**Teks Bacaan:**
++++++++++

Hal terakhir yang juga perlu dipertanyakan adalah ujian nasional yang ternyata hanya menilai siswa dari nilai-nilai akademis yang tertulis dengan angka di hasil lembar jawaban. Penilaian satu arah tersebut telah melanggar prinsip sistem Kurikulum Berbasis Kompetensi (KBK) yang berisi bahwa pendidiklah yang mengetahui kompetensi siswa, karena itu evaluasi akhir dan penilaian kelulusan dilakukan oleh pendidik dengan mempertimbangkan nilai kognitif, afektif, dan psikomotor siswa. Sedangkan UN hanya menilai siswa dari sisi kognitif saja. Dari jumlah betul salah yang siswa kerjakan di lembar jawabannya. Padahal selama tiga tahun para siswa belajar di sekolah, mereka tidak hanya mempelajari nilai-nilai akademis, tetapi juga belajar untuk berdisiplin, bersikap jujur, kritis, menjadi orang yang tangkas, dan sejenisnya. Sayang sekali UN tidak mewadahi evaluasi lain selain evaluasi unsur kognitif saja yang digunakan untuk menentukan kelulusan siswa. Maka dari itu sangat tidak rasional jika masa depan siswa hanya ditentukan dengan tes beberapa mata pelajaran saja. Tiga tahun sekolah hanya ditentukan dengan duduk beberapa jam. Sungguh tidak adil.
Disebutkan juga bahwa UN bukanlah satu-satunya penentu kelulusan seorang siswa, salah satunya juga ada ujian yang diadakan oleh sekolah atau disebut UAS. Memang benar itu, namun ditulis juga bahwa jika siswa tidak lulus dalam salah satu persyaratan, maka dia harus mengulang. Jadi sebenarnya sama saja, misalnya UAS lulus tapi UN tidak lulus, maka siswa tetap dinyatakan tidak lulus. Saya rasa ternyata syarat-syarat lain hanyalah basa basi, karena pada akhirnya siswa tetap harus berhasil dalam UN untuk dinyatakan lulus.

++++++++++

**Data yang Disediakan:**
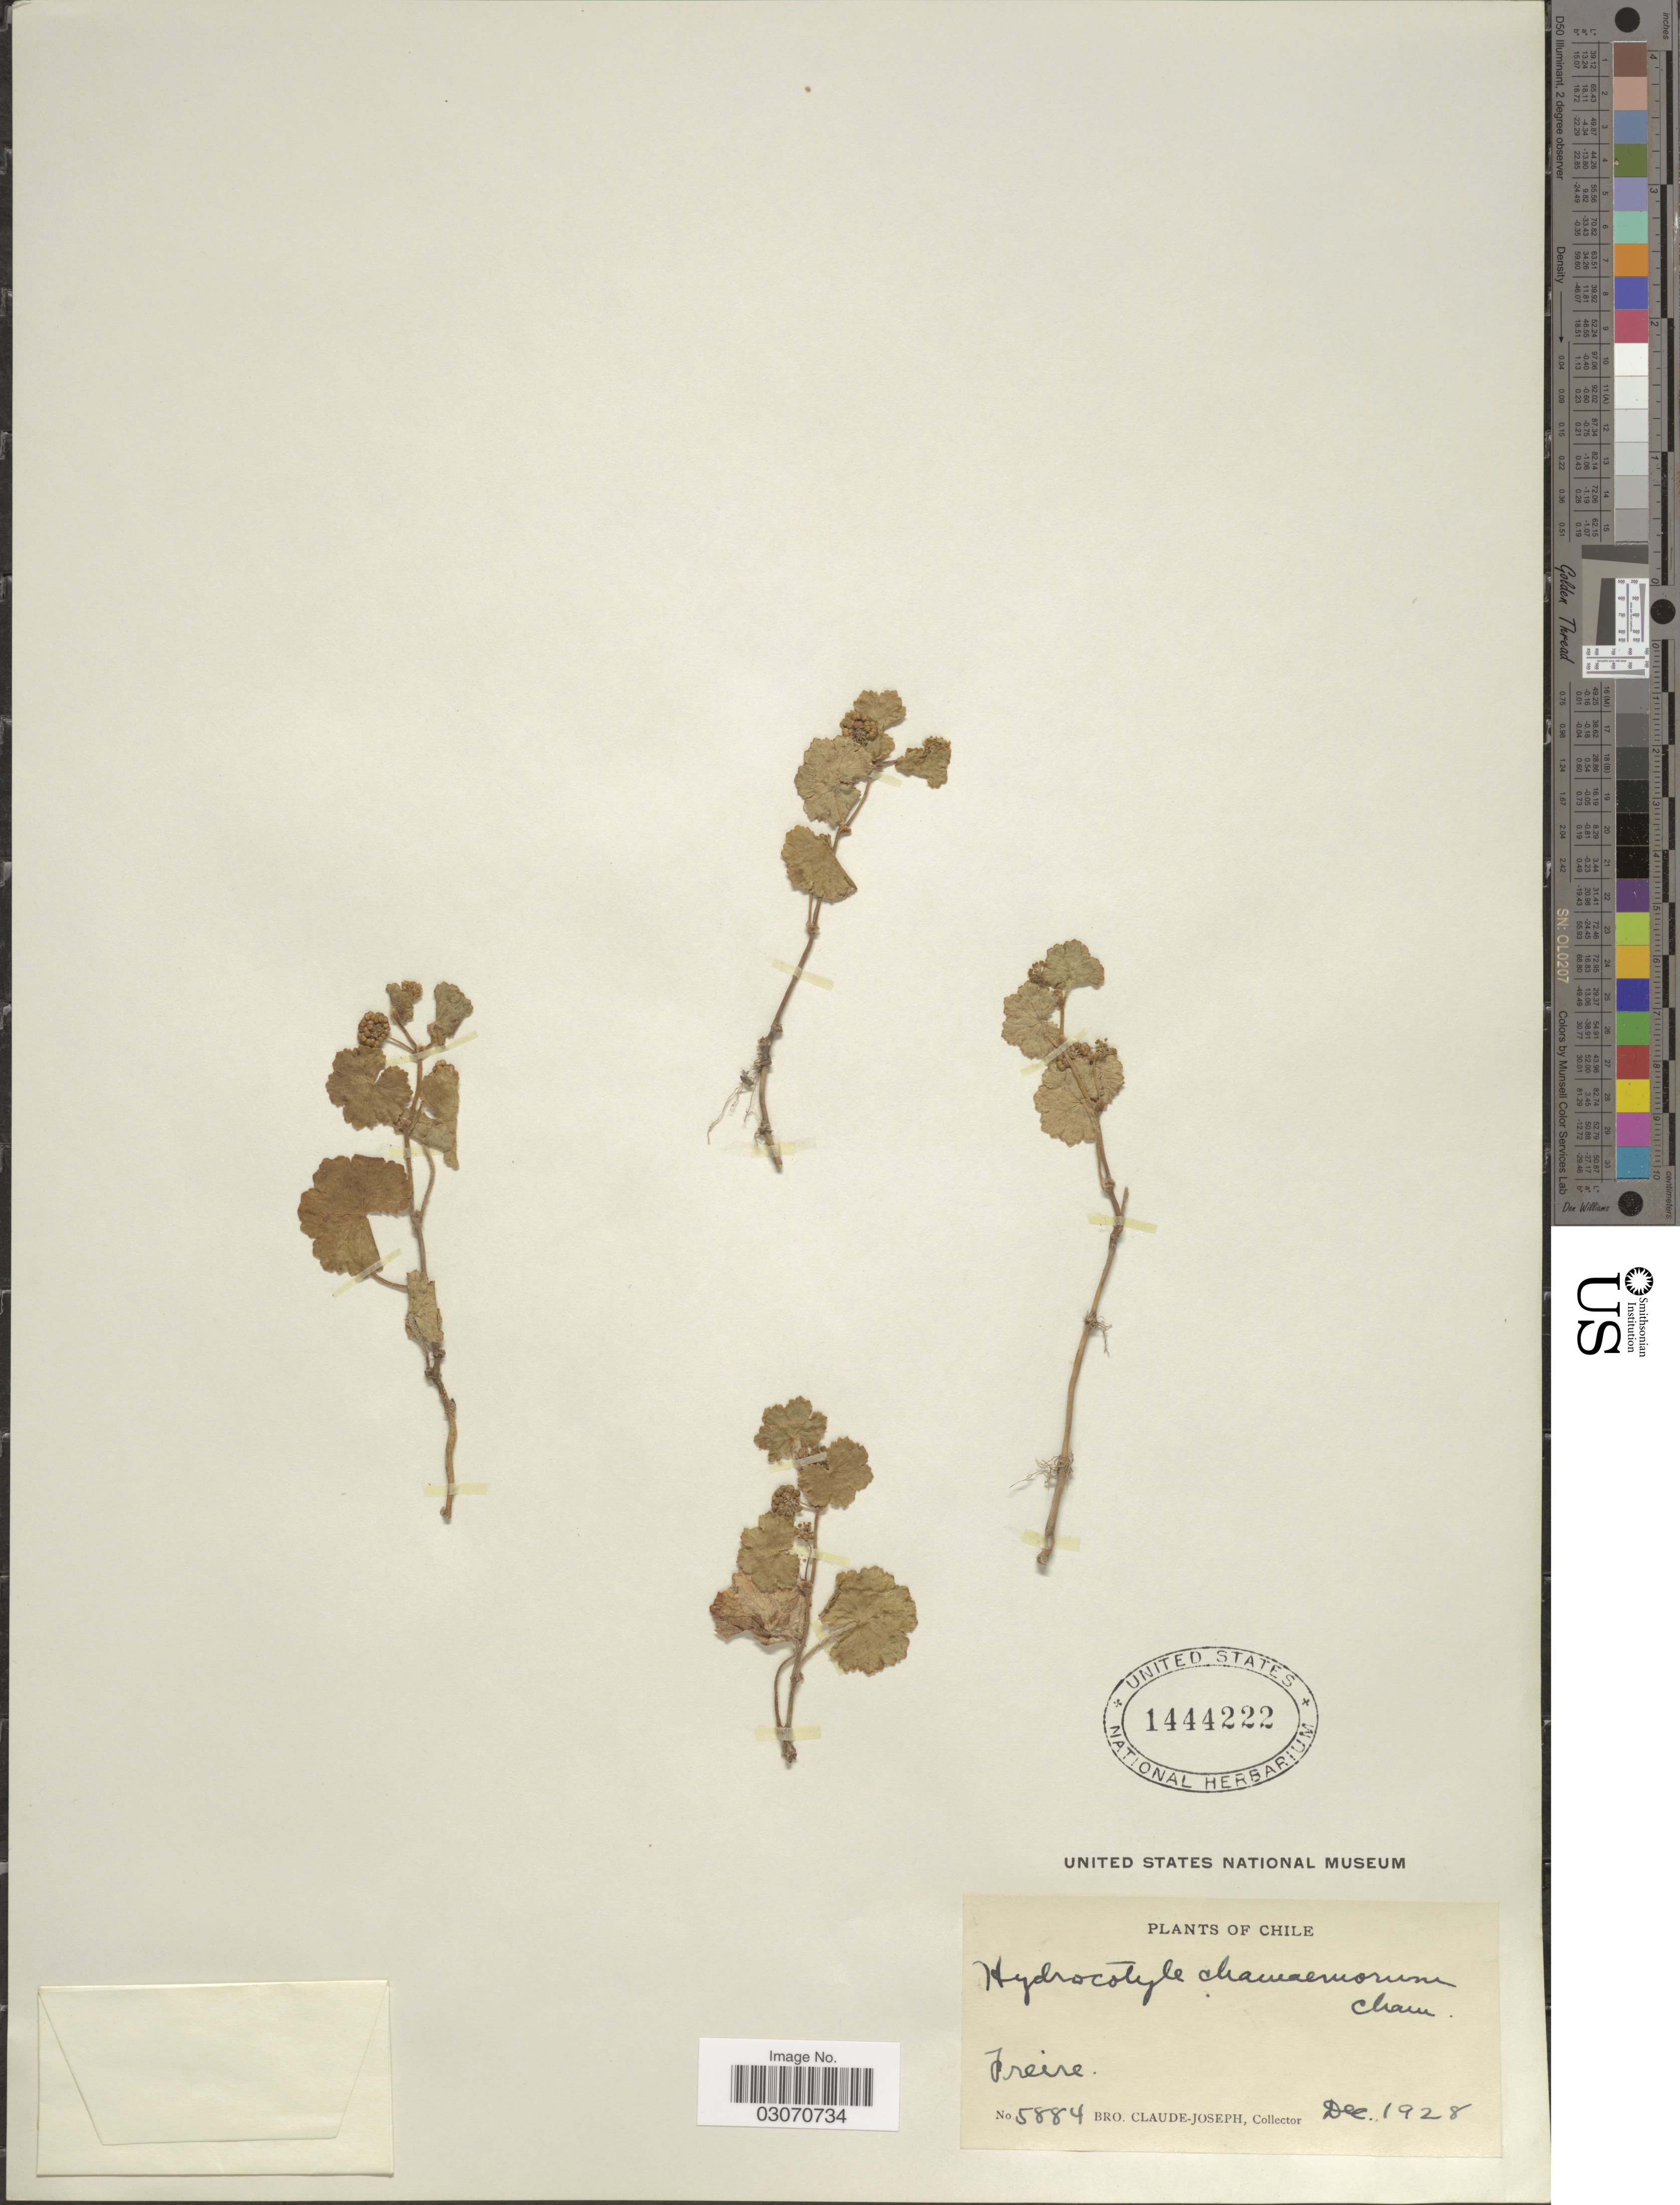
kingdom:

++++++++++

**Daftar Tugas:**
A. Dalam bacaan tentang ujian nasional, ujian apa yang disebut UAS?
B. Salin persis bagian bacaan tentang ujian nasional, mulai dari "Disebutkan juga bahwa" sampai "untuk dinyatakan lulus.".

**Jawaban Latihan:**
A. Ujian yang diadakan oleh sekolah.

B.
Disebutkan juga bahwa UN bukanlah satu-satunya penentu kelulusan seorang siswa, salah satunya juga ada ujian yang diadakan oleh sekolah atau disebut UAS. Memang benar itu, namun ditulis juga bahwa jika siswa tidak lulus dalam salah satu persyaratan, maka dia harus mengulang. Jadi sebenarnya sama saja, misalnya UAS lulus tapi UN tidak lulus, maka siswa tetap dinyatakan tidak lulus. Saya rasa ternyata syarat-syarat lain hanyalah basa basi, karena pada akhirnya siswa tetap harus berhasil dalam UN untuk dinyatakan lulus.